In the forties, there were many who turned against their old beliefs, but there were very few who understood what had been wrong with those beliefs. Far from giving up their belief in history and success, they simply changed trains, as it were; the train of Socialism and Communism had been wrong, and they changed to the train of Capitalism or Freudianism or some refined Marxism, or a sophisticated mixture of all three.
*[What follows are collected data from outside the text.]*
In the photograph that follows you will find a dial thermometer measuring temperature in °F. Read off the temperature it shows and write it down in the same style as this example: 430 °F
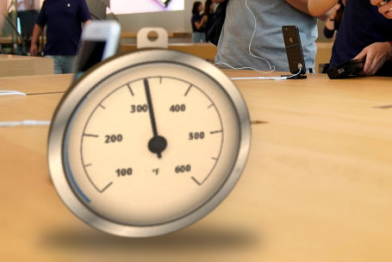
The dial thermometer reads 325 °F
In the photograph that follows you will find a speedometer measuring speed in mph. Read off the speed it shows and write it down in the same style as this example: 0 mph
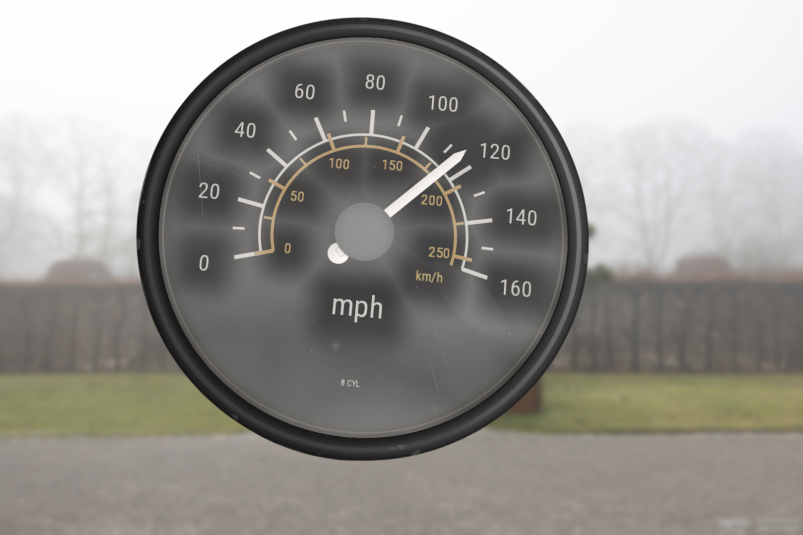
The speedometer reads 115 mph
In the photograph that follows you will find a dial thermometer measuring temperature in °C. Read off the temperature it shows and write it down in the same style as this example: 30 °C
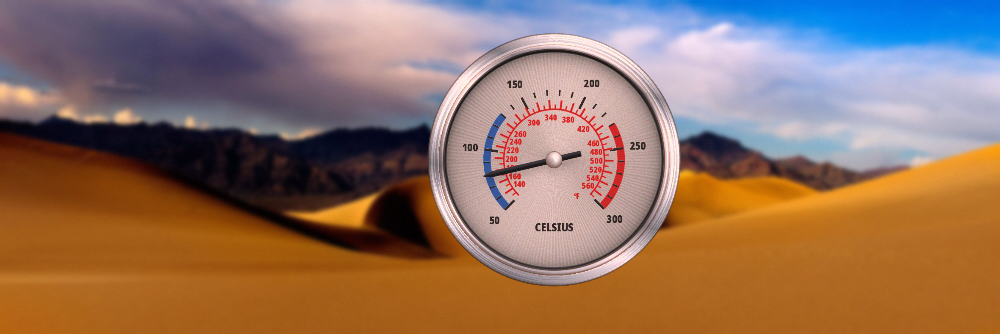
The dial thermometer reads 80 °C
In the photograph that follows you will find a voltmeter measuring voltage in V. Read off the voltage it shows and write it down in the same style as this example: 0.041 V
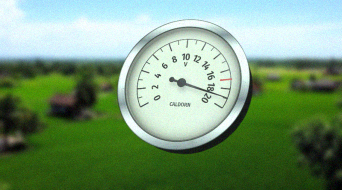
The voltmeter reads 19 V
Auden, instead, became a Christian; that is, he left the train of history altogether…. the protective shield of orthodoxy [in its]  time-honored coherent meaningfulness that could be neither proved nor disproved by reason provided him…  with an intellectually satisfying and emotionally rather comfortable refuge against the onslaught of what he called “rubbish”; that is the countless follies of the age.


Arendt praises Auden’s common sense as the key to the man, that he never lost the view of himself as a craftsman who saw the world as it really is, but who was hurt continually by it into his poetry.  He wanted to be a great poet, and became one.  Arendt saw deeply into the price he paid for it, and saw further—here is the tragedy—that it was a pain beyond cure, by her or anyone.  He had talked about his pain, early, and about love’s saving grace in a world of fashionable madmen and fleeting virtue in the beautiful poem Lullaby:


Lullaby


Lay your sleeping head, my love, Human on my faithless arm; Time and fevers burn away Individual beauty from Thoughtful children, and the grave Proves the child ephemeral: But in my arms till break of day Let the living creature lie, Mortal, guilty, but to me The entirely beautiful.


Soul and body have no bounds: To lovers as they lie upon Her tolerant enchanted slope In their ordinary swoon, Grave the vision Venus sends Of supernatural sympathy, Universal love and hope; While an abstract insight wakes Among the glaciers and the rocks The hermit’s carnal ecstasy.


Certainty, fidelity On the stroke of midnight pass Like vibrations of a bell, And fashionable madmen raise Their pedantic boring cry: Every farthing of the cost, All the dreaded cards foretell, Shall be paid, but from this night Not a whisper, not a thought, Not a kiss nor look be lost.


Beauty, midnight, vision dies: Let the winds of dawn that blow Softly round your dreaming head Such a day of welcome show Eye and knocking heart may bless, Find the mortal world enough; Noons of dryness find you fed By the involuntary powers, Nights of insult let you pass Watched by every human love.